*** Given information ***
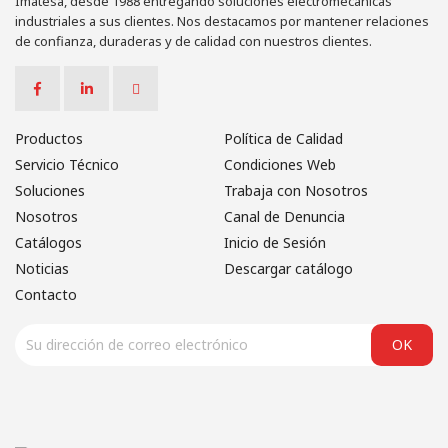
Imatesa, desde 1988 entregando soluciones electromecánicas
industriales a sus clientes. Nos destacamos por mantener relaciones
de confianza, duraderas y de calidad con nuestros clientes.
Productos
Política de Calidad
Servicio Técnico
Condiciones Web
Soluciones
Trabaja con Nosotros
Nosotros
Canal de Denuncia
Catálogos
Inicio de Sesión
Noticias
Descargar catálogo
Contacto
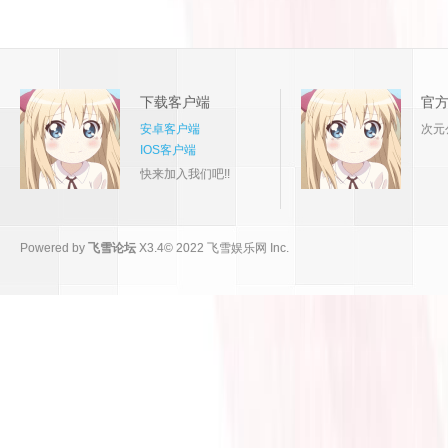
下载客户端
官
安卓客户端
次元
IOS客户端
快来加入我们吧!!
Powered by
飞雪论坛
X3.4
© 2022
飞雪娱乐网 Inc.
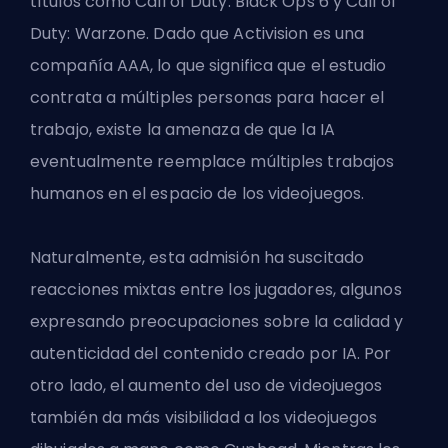
títulos como Call of Duty: Black Ops 6 y Call of
Duty: Warzone. Dado que Activision es una
compañía AAA, lo que significa que el estudio
contrata a múltiples personas para hacer el
trabajo, existe la amenaza de que la IA
eventualmente reemplace múltiples trabajos
humanos en el espacio de los videojuegos.
Naturalmente, esta admisión ha suscitado
reacciones mixtas entre los jugadores, algunos
expresando preocupaciones sobre la calidad y
autenticidad del contenido creado por IA. Por
otro lado, el aumento del uso de videojuegos
también da más visibilidad a los videojuegos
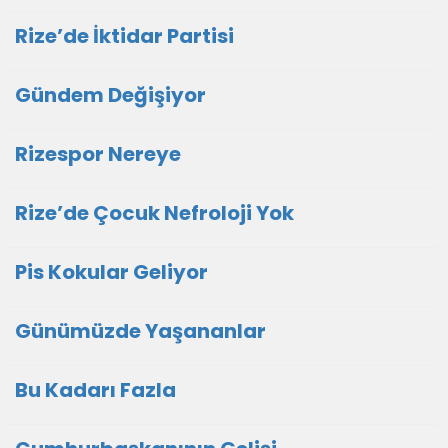
Rize’de İktidar Partisi
Gündem Değişiyor
Rizespor Nereye
Rize’de Çocuk Nefroloji Yok
Pis Kokular Geliyor
Günümüzde Yaşananlar
Bu Kadarı Fazla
*** End of Given information ***
● Task brief
Return each line of the material that contains the word "clientes", treating uppercase and lowercase letters as different.

● Exercise output
industriales a sus clientes. Nos destacamos por mantener relaciones
de confianza, duraderas y de calidad con nuestros clientes.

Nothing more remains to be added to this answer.